When Centre Court empties for the last time a fortnight today the work of the Wimbledon ground staff will be far from finished. Twenty days after the last ball is struck, players will be on court again for the first match of this summer's Olympic tournament.
When the idea of staging the Olympic event at the All England Club was mooted the concern was whether the grass could recover in time. Clare Wood, the organising committee's sport manager for the tennis tournament, shared those worries, but now says the state of the courts is one of her least concerns.
For the last two years Eddie Seward, Wimbledon's head groundsman, has replicated this summer's scenario and has had the courts back in pristine condition within 20 days of the end of the Championships. Eddie will start working on the courts on the Sunday night as soon as this fortnight is over," Wood said.
"He has pre-germinated seed, which gives it three or four days head start. Then they work on the courts intensively. The results of the testing, particularly last year, were amazing. The technology these days is fantastic. On Centre Court you can create any condition you want – sun, rain, shade, whatever.
"I'm 100 per cent confident the courts are going to be fine. When people walk out here on Saturday 28 July they're going to be in as good condition as on Monday 25 June." The site will have a different feel, though Wood allayed fears that it might be covered with sponsors hoardings. "We'll have the Olympic rings and London 2012 as the logos on the canvases, but that's the only branding," she said.
The backdrops will still be purple and green, but the Olympic colours are brighter than Wimbledon's subdued shades. Players will be in their national team colours, rather than the "predominantly white" required during Wimbledon.
"I think it will be a much more relaxed atmosphere, more of a family day out," Wood said. "Overall, there will be more to do on the grounds. There will be a 'have a go' area and we'll be doing things around the big screen."

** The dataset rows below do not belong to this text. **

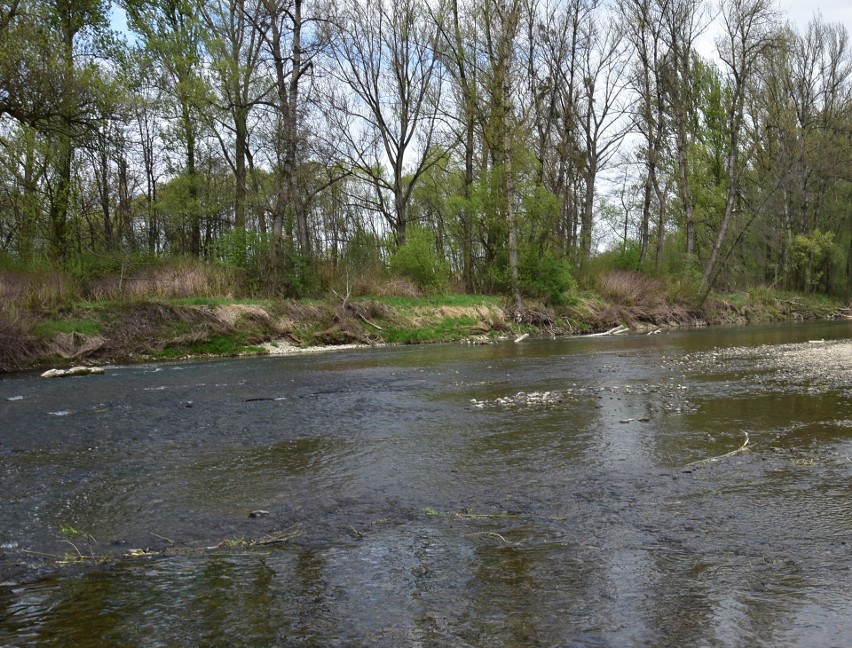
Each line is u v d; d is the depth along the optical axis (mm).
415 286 25172
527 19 28844
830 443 6207
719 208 37062
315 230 38781
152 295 18969
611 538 3879
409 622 2854
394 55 28203
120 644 2705
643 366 12859
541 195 26266
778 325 28641
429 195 35469
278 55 22688
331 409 8516
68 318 15680
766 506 4422
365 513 4488
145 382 11383
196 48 25438
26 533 4191
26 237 21188
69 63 17891
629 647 2584
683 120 31969
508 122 25641
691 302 30516
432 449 6289
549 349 17531
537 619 2852
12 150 20453
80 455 6195
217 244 23219
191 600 3145
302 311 19812
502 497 4785
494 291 28188
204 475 5488
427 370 12820
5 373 13195
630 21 31594
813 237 37750
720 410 7953
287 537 4051
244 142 27250
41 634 2809
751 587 3137
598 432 6875
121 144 19922
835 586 3129
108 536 4133
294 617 2930
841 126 39156
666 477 5207
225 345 17094
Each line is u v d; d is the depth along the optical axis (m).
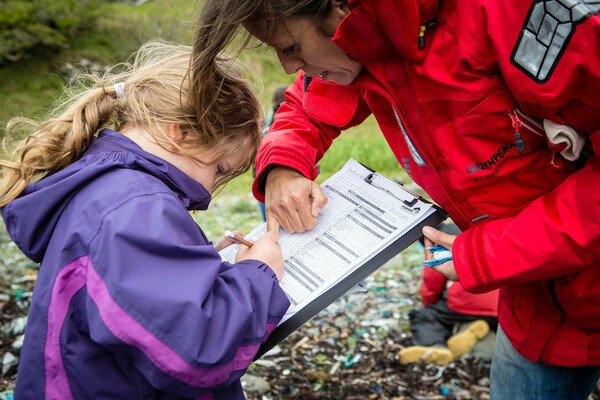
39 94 13.49
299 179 2.07
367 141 11.56
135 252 1.40
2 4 14.40
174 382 1.39
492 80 1.57
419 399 3.34
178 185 1.64
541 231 1.58
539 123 1.61
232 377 1.49
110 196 1.48
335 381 3.49
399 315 4.25
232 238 1.88
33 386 1.52
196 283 1.41
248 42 1.62
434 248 1.89
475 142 1.67
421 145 1.76
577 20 1.33
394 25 1.52
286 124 2.21
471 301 3.70
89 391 1.50
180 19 2.13
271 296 1.61
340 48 1.63
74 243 1.46
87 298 1.41
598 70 1.34
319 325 4.13
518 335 1.96
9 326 3.86
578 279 1.75
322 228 2.00
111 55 14.91
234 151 1.77
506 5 1.44
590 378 2.03
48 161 1.66
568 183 1.57
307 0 1.50
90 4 15.41
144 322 1.37
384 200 2.03
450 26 1.58
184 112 1.68
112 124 1.76
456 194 1.79
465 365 3.61
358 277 1.82
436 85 1.64
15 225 1.59
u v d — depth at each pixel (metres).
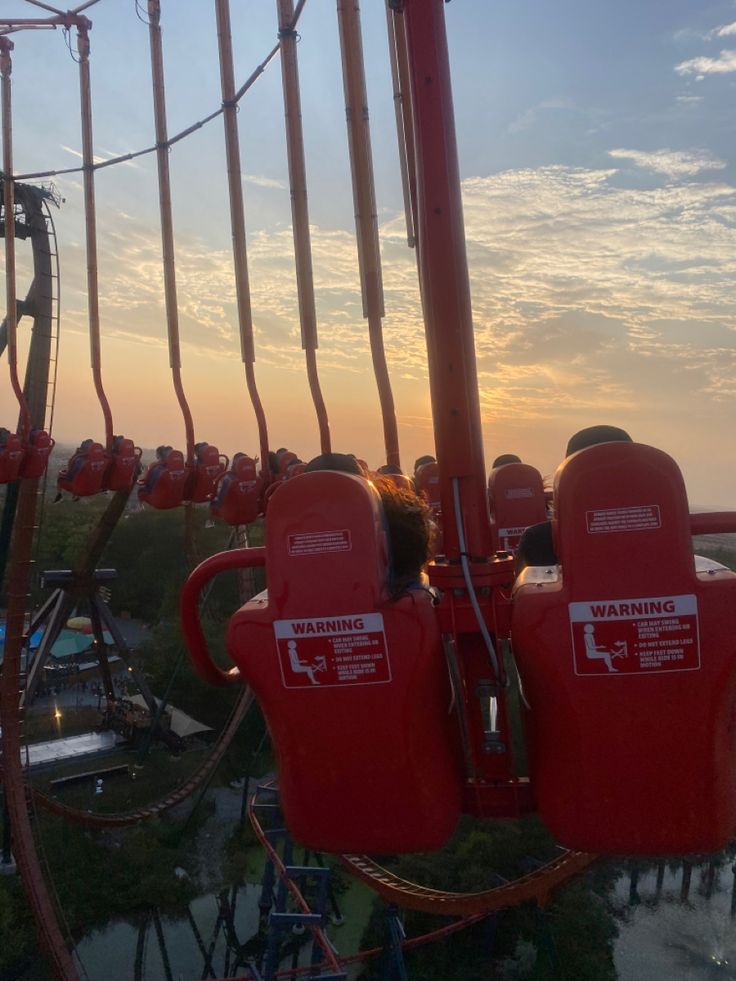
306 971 33.94
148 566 102.00
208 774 50.72
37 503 38.50
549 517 10.42
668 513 3.04
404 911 39.78
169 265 29.20
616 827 3.12
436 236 3.51
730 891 41.34
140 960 38.94
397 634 3.20
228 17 23.72
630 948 37.28
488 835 41.03
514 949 36.94
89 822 45.50
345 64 14.58
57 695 74.69
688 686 3.03
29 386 40.41
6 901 40.69
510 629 3.33
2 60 33.22
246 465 25.44
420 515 3.87
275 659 3.28
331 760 3.28
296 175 18.48
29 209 40.75
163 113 28.61
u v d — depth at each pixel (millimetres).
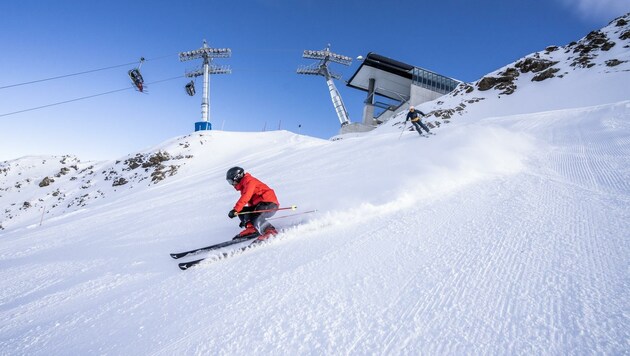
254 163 27406
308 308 2898
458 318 2490
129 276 4582
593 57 47656
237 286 3584
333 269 3637
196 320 2996
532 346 2088
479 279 3023
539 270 3047
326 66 86062
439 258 3572
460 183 7078
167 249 5777
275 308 2982
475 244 3834
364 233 4703
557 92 42469
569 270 2965
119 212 15000
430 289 2953
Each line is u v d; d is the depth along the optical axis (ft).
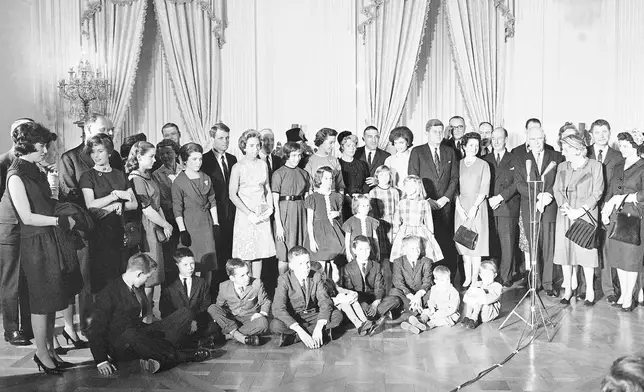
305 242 20.11
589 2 29.73
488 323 18.40
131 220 17.13
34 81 27.43
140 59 29.96
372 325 17.31
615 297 20.57
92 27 28.30
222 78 29.50
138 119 30.14
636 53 28.84
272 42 29.63
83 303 16.75
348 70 29.22
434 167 21.89
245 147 19.80
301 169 20.42
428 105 30.55
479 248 21.71
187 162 18.71
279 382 13.99
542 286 22.44
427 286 19.08
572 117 29.89
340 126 29.37
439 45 30.40
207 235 18.72
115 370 14.78
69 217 14.19
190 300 16.79
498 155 22.97
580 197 19.70
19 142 14.19
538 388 13.50
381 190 21.18
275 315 16.75
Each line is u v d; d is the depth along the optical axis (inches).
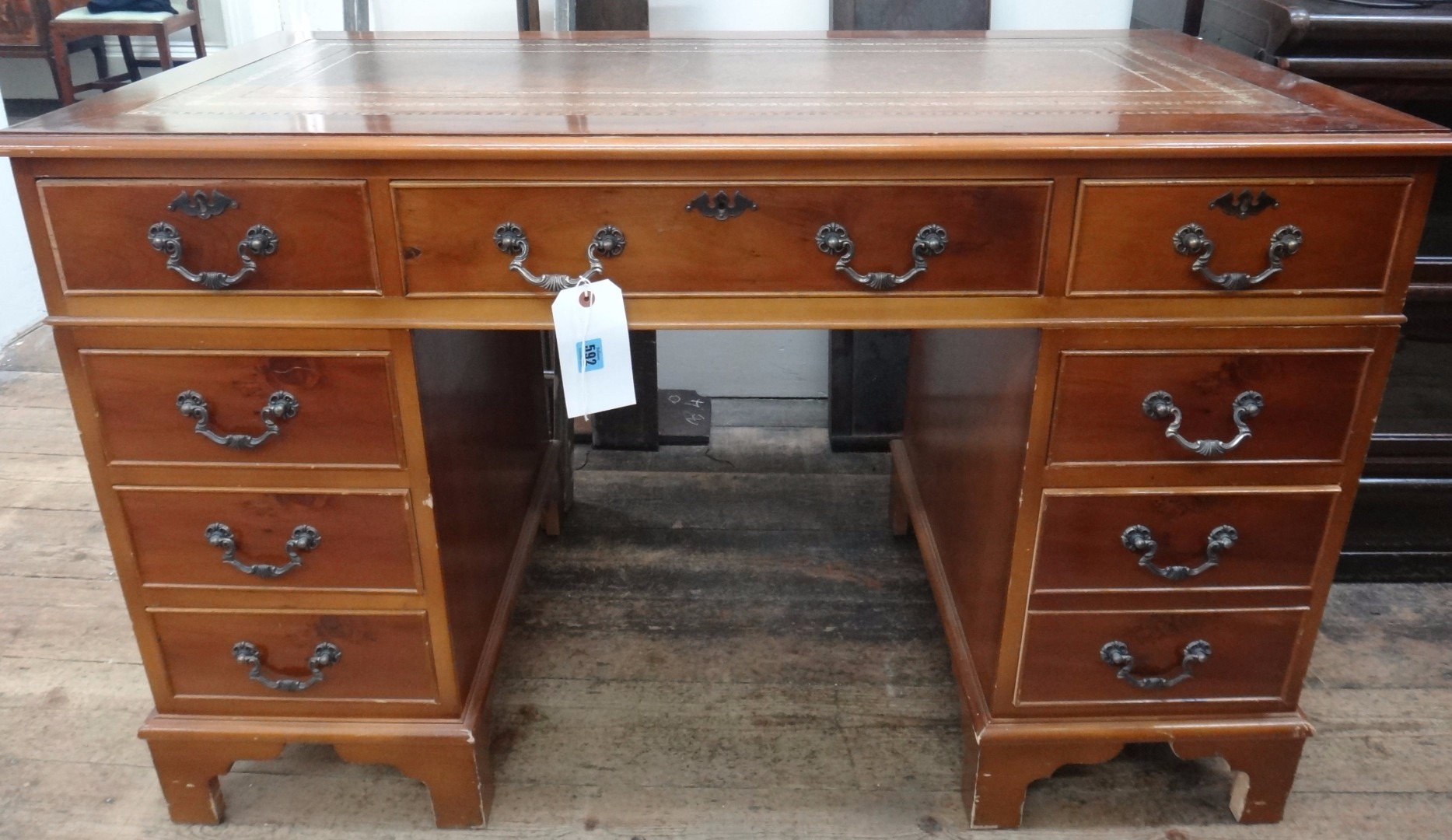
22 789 57.9
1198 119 44.4
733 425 97.7
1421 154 41.6
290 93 50.1
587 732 62.3
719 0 87.4
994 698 53.7
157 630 52.4
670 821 56.3
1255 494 49.1
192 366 46.2
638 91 51.1
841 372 90.4
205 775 54.9
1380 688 65.2
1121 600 51.4
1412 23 56.8
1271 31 60.3
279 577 50.8
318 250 43.8
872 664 67.8
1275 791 55.6
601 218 43.4
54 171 42.4
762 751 61.0
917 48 63.3
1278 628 52.3
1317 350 46.2
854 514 84.0
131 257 44.0
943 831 55.9
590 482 88.3
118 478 48.8
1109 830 56.0
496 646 59.5
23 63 185.0
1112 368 46.3
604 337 45.1
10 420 96.8
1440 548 74.2
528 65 58.4
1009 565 50.6
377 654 52.7
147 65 185.9
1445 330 67.2
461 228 43.5
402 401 46.8
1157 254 44.1
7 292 110.5
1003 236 43.8
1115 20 87.3
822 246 43.8
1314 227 43.7
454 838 55.4
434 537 49.8
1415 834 55.4
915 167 42.5
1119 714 54.3
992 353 53.1
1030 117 45.0
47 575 75.5
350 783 59.0
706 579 76.1
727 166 42.4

Because the event is all-ticket there will be no Olympic version of "the queue", which is as much a part of Wimbledon as strawberries and cream, while all spectators will have to go through airport-style security.
Play will start at 11.30 on the outside courts and at midday on Centre and No 1. With all matches over the best of three sets, the days are expected to finish earlier than at Wimbledon. Music will play between matches – but not at change-overs – and there will be screen presentations as the players are introduced to the crowd.
There will be no parking for spectators and no official cars for players other than the transport from the athletes' village. Most players will be staying in the Wimbledon area because of the distance from the village.
The fields will be announced on Thursday based on world rankings and Andy Murray is the only certain home player. His brother, Jamie, looks set to play with him in doubles, with Colin Fleming and Ross Hutchins also looking likely to make the cut. Anne Keothavong, as British No 1, is expected to be given a wild card and could be joined by Elena Baltacha, her predecessor at the top of the national rankings.